Wright, who has been in Sierra Leone for a month, one of 780 NHS volunteers helping in the region, will return at the end of the month. “I am now trying to work out how I get home from Heathrow without flying or undertaking journeys longer than one hour. If I get off the train at King’s Cross, Peterborough and Doncaster and catch the next train, I will be fully compliant with the guidance.”

Wright said he felt optimistic about the outbreak in Sierra Leone. “I’ve been watching the figures closely and the last week looks pretty good,” he said. “They are doing some house-to-house searching in Freetown and next week in Moyamba to flush out anyone who may be sick, so that might create a bit of a spike. But with the bed capacity now improved, there are actually some treatment centres with spare capacity in their wards.”

Searches are required because people hide their sick relatives partly out of denial and fear of Ebola, but also because they see that they are getting poor care when they are diagnosed, he said. “One of our jobs at the hospital is to demonstrate that local patients will get the best possible care available.”

Wright said many of the NGOs and charities working on the ground were out of their depth in dealing with a large-scale health crisis but he praised the role of the Department for International Development. “DFID have been fantastic. I’m told they’ve come in for a lot of stick at home but in-country they’ve been moving heaven and earth to help us get what we need when we need it.”

The Moyamba centre, funded by UK aid, built by Royal Engineers and run by Doctors of the World, will slowly scale up to 100 beds.

In a statement from PHE, Professor Paul Cosford, the director for health protection, said: “As a precaution we have updated the existing advice for returning healthcare workers to indicate that they should not return to clinical work for three weeks after their return to the UK. This brings our guidance in line with other organisations sending volunteers to affected countries, including the Ministry of Defence.

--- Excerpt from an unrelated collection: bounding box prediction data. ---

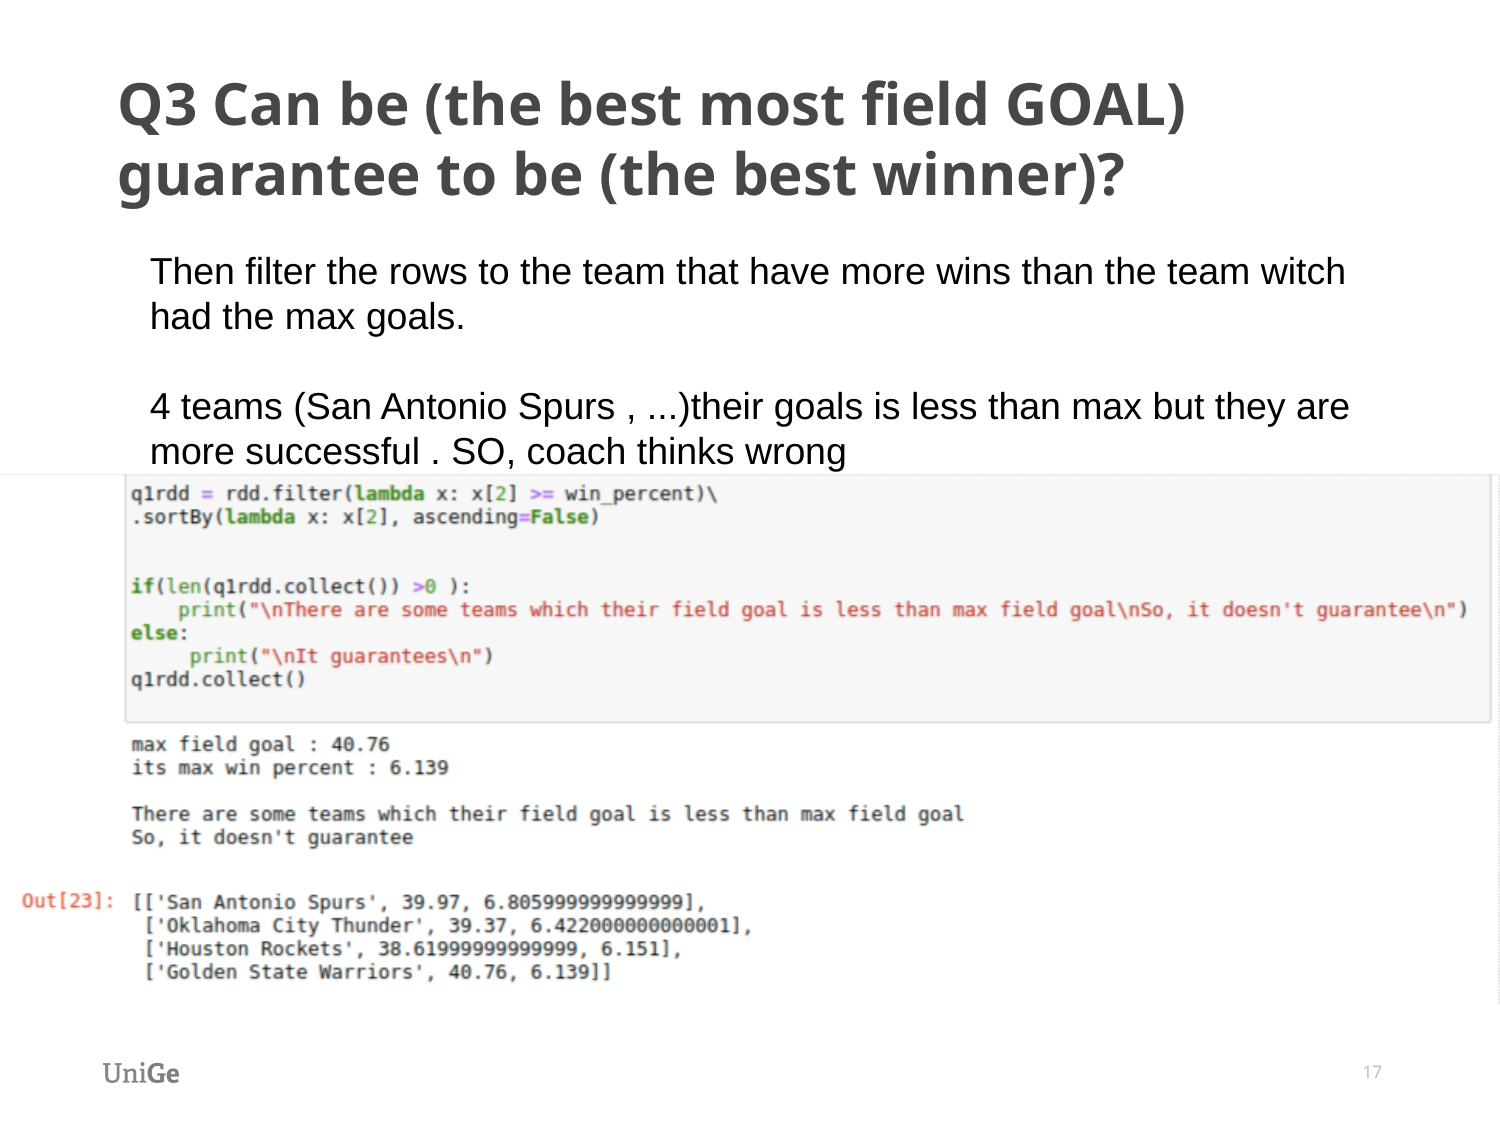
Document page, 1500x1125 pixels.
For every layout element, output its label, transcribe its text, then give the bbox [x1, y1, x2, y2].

picture [0, 473, 1500, 1006]
text_box 17 [1059, 1042, 1397, 1103]
text_box Q3 Can be (the best most field GOAL) guarantee to be (the best winner)? [103, 59, 1397, 222]
text_box Then filter the rows to the team that have more wins than the team witch had the max goals. 4 teams (San Antonio Spurs , ...)their goals is less than max but they are more successful . SO, coach thinks wrong [135, 239, 1425, 465]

“The guidance also states that all returning workers who have provided direct treatment for people with Ebola should avoid long-distance travel and going anywhere where they cannot easily and rapidly obtain medical help if they become unwell.

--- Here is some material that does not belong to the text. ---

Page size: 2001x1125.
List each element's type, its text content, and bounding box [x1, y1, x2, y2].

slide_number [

“The update is a practical and sensible approach to ensure returning healthcare workers have passed the incubation stage before they have direct contact with patients in the UK, and that they have easy access to healthcare facilities should they start to develop symptoms.

“It’s important to stress that the risk itself has not changed. Several hundred humanitarian and healthcare workers from the UK have travelled to Ebola-affected countries since the start of the outbreak with no cases subsequently being diagnosed in the UK.

“We also need to recognise the great contribution and dedication of the volunteers and do all we can to ensure they do not face discrimination or experience stigma of any kind on their return to the UK. Family, friends and colleagues may naturally be concerned but I want to reassure people that the robust system we have in place is designed to minimise the risk both to volunteers and the public.

“The risk of travellers and people working in affected countries contracting Ebola remains low, but PHE continues to keep border staff and medical practitioners informed, and request they remain vigilant for unexplained illness in those who have visited these areas.”

According to the World Health Organisation, more than 13,000 people have been infected during the west African outbreak and more than 5,000 people have died.

Dr John Wright has been recording his experiences for a BBC Radio 4 series.